INSTRUCTIONS TO FOLLOW -
Output the lines of the material below as a numbered list, leaving out blank lines. Omit the pictures from your answer.

(Records from a collection)
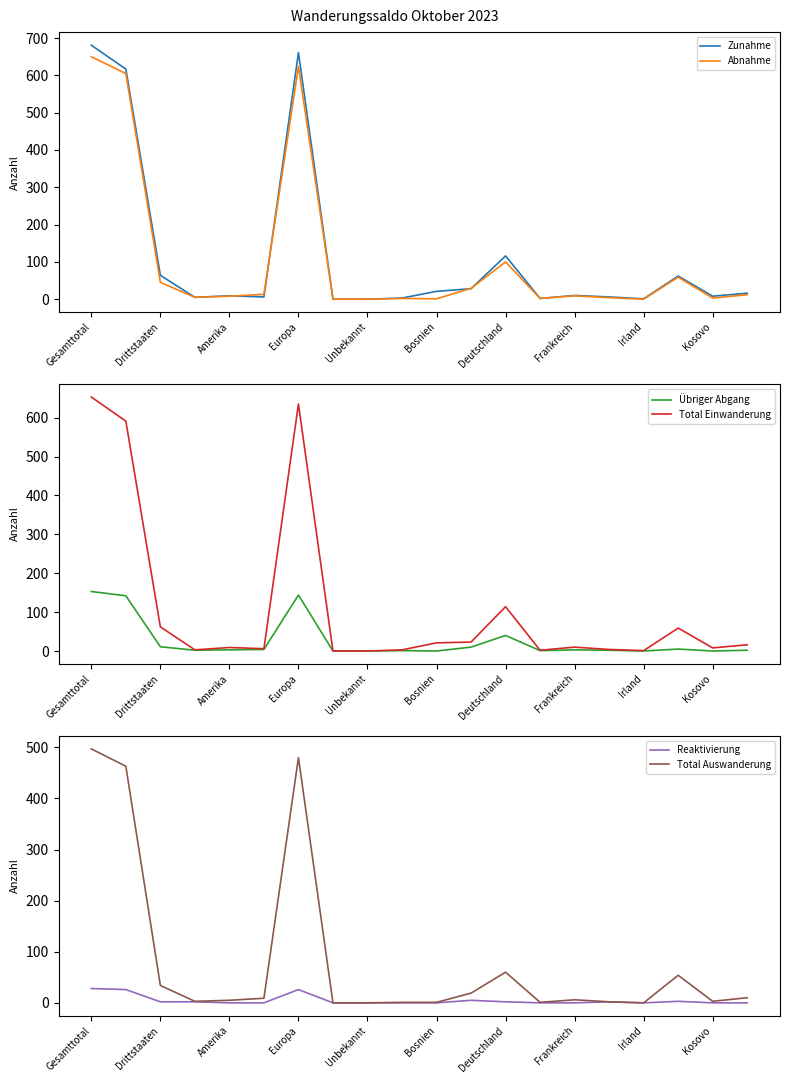

True or false: Abnahme has a value of 394 at Irland.

False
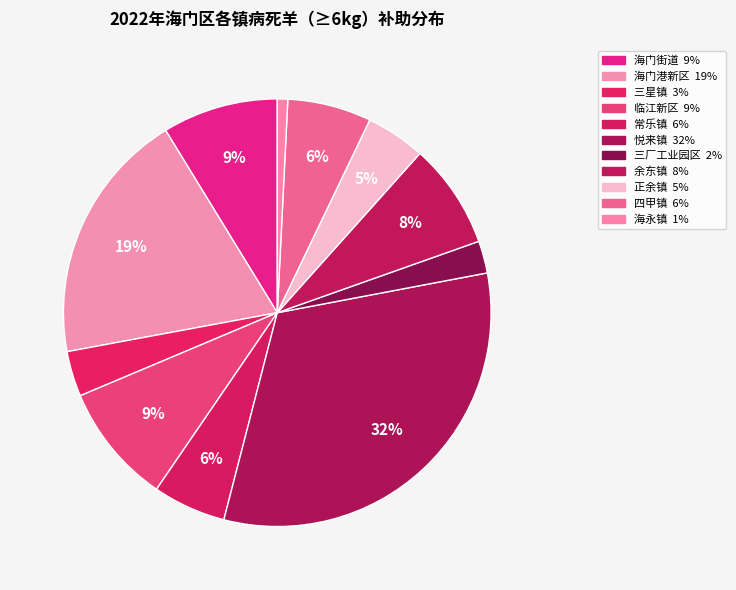

How many slices are in this pie chart?

11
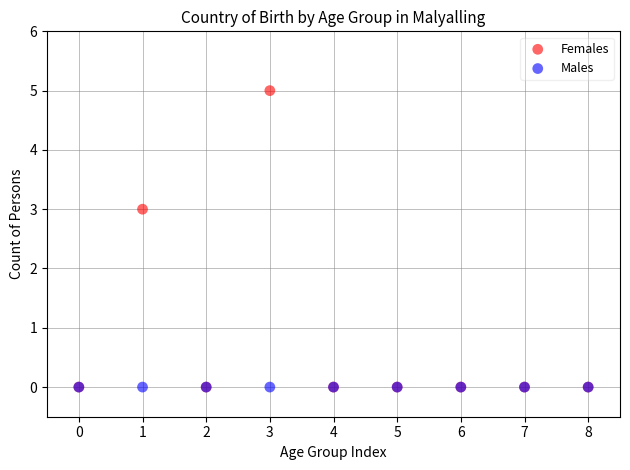

Across all series, what Y value is closest to 2?

3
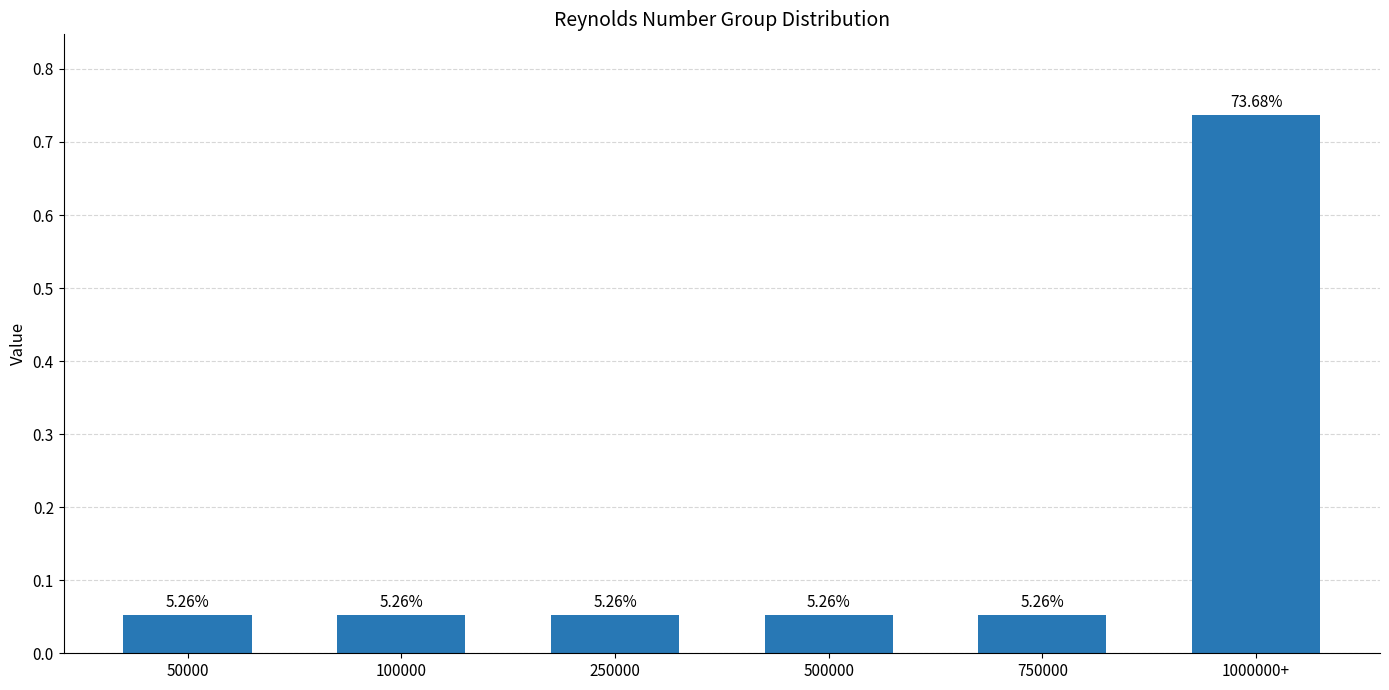

Reading left to right, transcribe all the data shown in this chart.

50000=0.1	100000=0.1	250000=0.1	500000=0.1	750000=0.1	1000000+=0.7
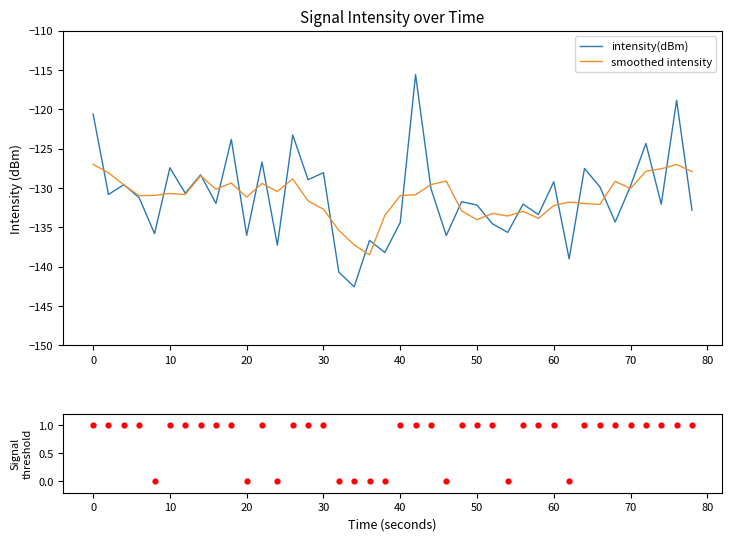

What is the minimum value for intensity(dBm)?

-142.6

RESPONSE BELOW -
1. True or false: Abnahme has a value of 394 at Irland.
2. False
3. How many slices are in this pie chart?
4. 11
5. Across all series, what Y value is closest to 2?
6. 3
7. Reading left to right, transcribe all the data shown in this chart.
8. 50000=0.1	100000=0.1	250000=0.1	500000=0.1	750000=0.1	1000000+=0.7
9. What is the minimum value for intensity(dBm)?
10. -142.6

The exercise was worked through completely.